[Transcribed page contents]
--- START ---
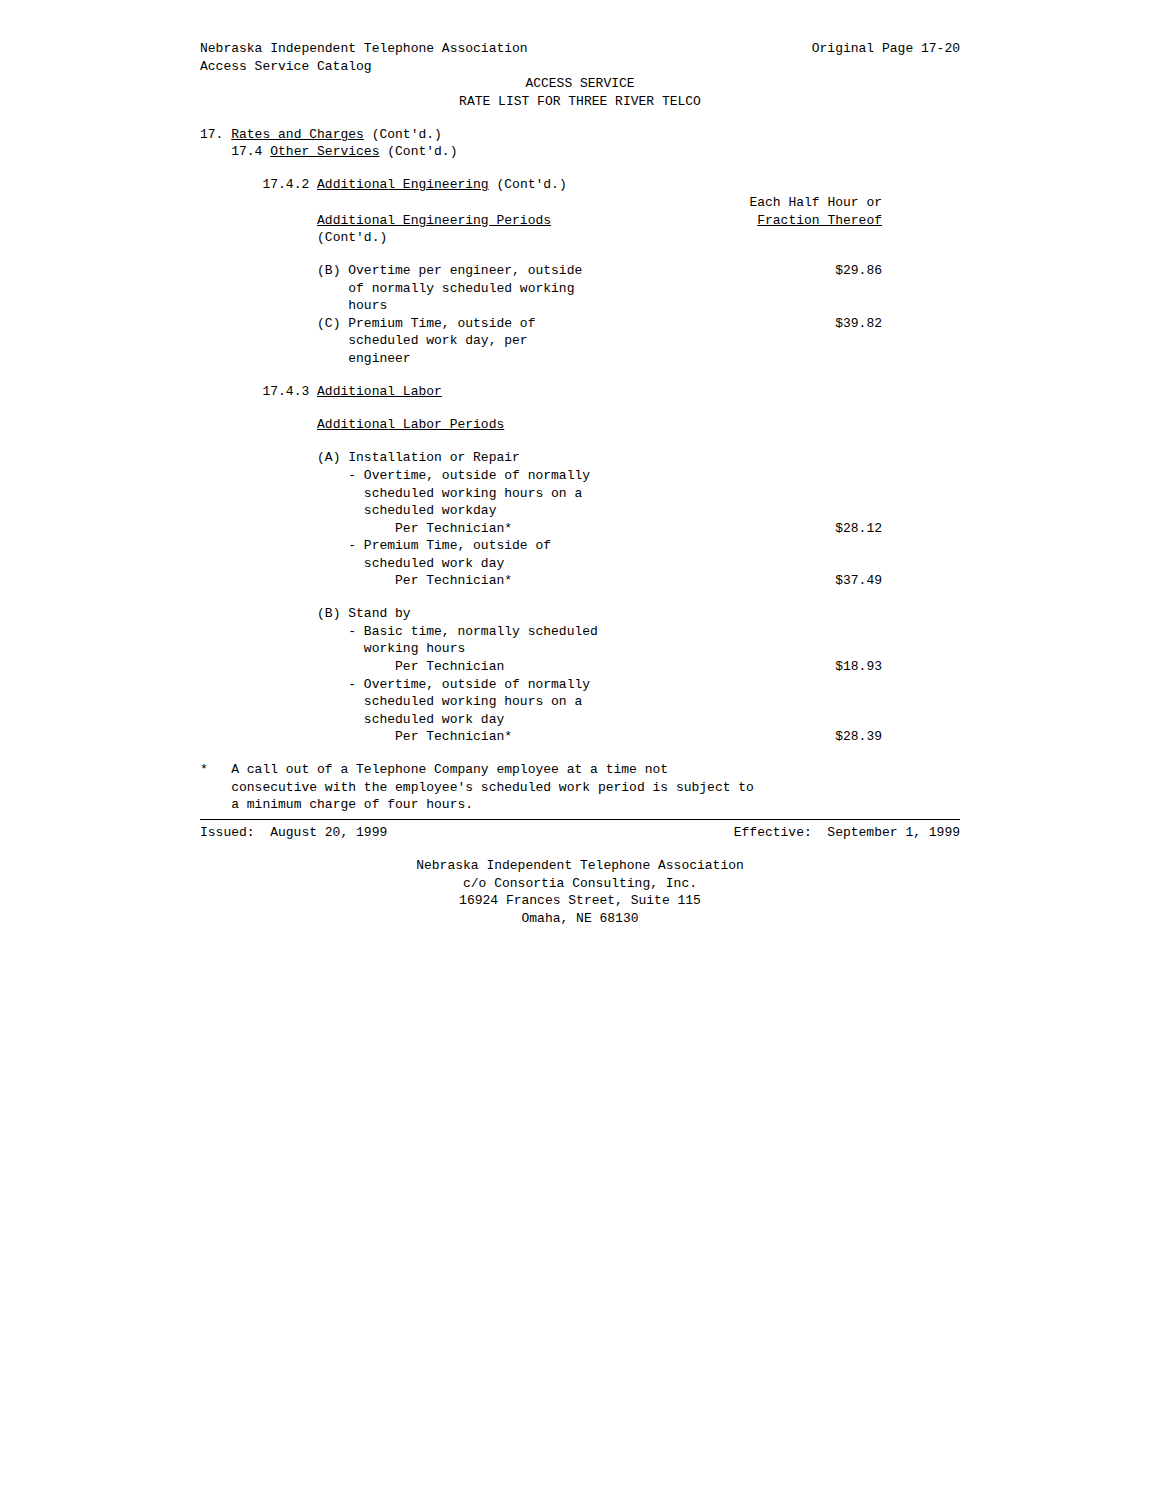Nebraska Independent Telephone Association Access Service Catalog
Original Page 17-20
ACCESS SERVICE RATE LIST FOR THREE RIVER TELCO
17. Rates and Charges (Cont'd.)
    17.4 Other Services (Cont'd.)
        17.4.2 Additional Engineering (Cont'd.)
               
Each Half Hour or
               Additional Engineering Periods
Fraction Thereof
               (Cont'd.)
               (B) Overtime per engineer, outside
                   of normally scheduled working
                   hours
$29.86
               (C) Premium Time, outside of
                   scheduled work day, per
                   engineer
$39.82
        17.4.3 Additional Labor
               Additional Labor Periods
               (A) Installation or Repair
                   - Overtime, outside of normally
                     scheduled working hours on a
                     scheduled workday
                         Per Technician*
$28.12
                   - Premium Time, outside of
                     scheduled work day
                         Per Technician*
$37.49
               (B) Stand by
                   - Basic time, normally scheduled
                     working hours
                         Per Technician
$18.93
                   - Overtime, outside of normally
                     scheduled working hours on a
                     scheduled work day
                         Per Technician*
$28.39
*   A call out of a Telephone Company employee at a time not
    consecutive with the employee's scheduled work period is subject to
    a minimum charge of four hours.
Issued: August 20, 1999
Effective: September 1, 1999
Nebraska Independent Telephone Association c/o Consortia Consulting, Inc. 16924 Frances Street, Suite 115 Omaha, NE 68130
--- END ---
> _What you have to do_
Exactly the lines from the one containing "scheduled workday" through the last line of the records are to be transcribed, both endpoints included.

> _Expected output_
                     scheduled workday
                         Per Technician*
$28.12
                   - Premium Time, outside of
                     scheduled work day
                         Per Technician*
$37.49
               (B) Stand by
                   - Basic time, normally scheduled
                     working hours
                         Per Technician
$18.93
                   - Overtime, outside of normally
                     scheduled working hours on a
                     scheduled work day
                         Per Technician*
$28.39
*   A call out of a Telephone Company employee at a time not
    consecutive with the employee's scheduled work period is subject to
    a minimum charge of four hours.
Issued: August 20, 1999
Effective: September 1, 1999
Nebraska Independent Telephone Association c/o Consortia Consulting, Inc. 16924 Frances Street, Suite 115 Omaha, NE 68130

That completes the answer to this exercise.